Four Extreme Winter Storms, No Data: How the Government Left Communities Flying Blind

Snow Map January 27 2026

One of only 27 Category 5 “Extreme” blizzards recorded since 1900 tore through the United States in March. And NOAA, the federal agency that spent 45 years measuring exactly this kind of disaster, went dark in January 2025.

The Extreme Mid-March Blizzard & Cold Snap (March 13–17) not only rated as a Category 5, the most Extreme snow category on the Regional Snowfall Index (rated zero through five), it ranks as the eighth worst blizzard since 1900. The storm was also reported to have brought 51 tornadoes and caused power outages for around 500,000 homes, with three fatalities. It was the fourth Winter Storm disaster of 2026.

At the same time the devastating blizzard was striking the eastern half of the country, the West was breaking records in a heat wave that started March 16 and continued for 11 days through March 26. March also included 191 tornadoes in a month that averages 80.

From extreme winter cold to extreme summer heat happening in one day just after the first day of spring is alarming.

» Problem A:
In the winter storms article, please rewrite the passage that begins at the words "Snow Map January" and stops after "disaster of 2026.", changing "NOAA" to "the National Oceanic and Atmospheric Administration".
» Problem B:
According to the winter storms article, how many tornadoes occurred in March in total?

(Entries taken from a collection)

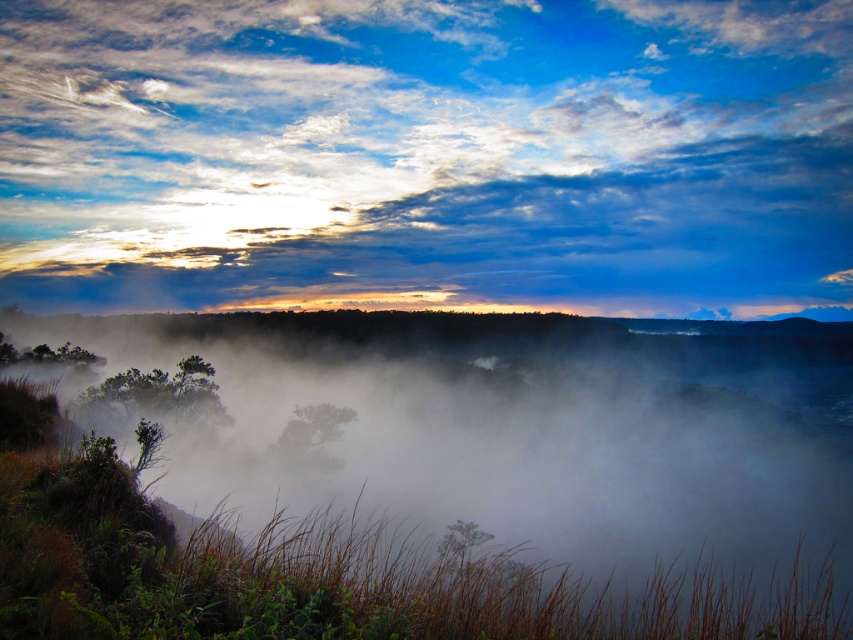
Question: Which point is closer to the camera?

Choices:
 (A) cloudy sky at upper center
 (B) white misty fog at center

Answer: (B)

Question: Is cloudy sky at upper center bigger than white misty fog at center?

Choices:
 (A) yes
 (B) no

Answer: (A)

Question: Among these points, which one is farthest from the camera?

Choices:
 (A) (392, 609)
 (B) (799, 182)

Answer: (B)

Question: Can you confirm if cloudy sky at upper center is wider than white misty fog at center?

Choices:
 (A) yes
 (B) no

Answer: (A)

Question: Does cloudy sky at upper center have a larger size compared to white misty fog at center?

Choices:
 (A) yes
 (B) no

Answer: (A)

» Task answer A:
Snow Map January 27 2026

One of only 27 Category 5 “Extreme” blizzards recorded since 1900 tore through the United States in March. And the National Oceanic and Atmospheric Administration, the federal agency that spent 45 years measuring exactly this kind of disaster, went dark in January 2025.

The Extreme Mid-March Blizzard & Cold Snap (March 13–17) not only rated as a Category 5, the most Extreme snow category on the Regional Snowfall Index (rated zero through five), it ranks as the eighth worst blizzard since 1900. The storm was also reported to have brought 51 tornadoes and caused power outages for around 500,000 homes, with three fatalities. It was the fourth Winter Storm disaster of 2026.

» Task answer B:
March included 191 tornadoes.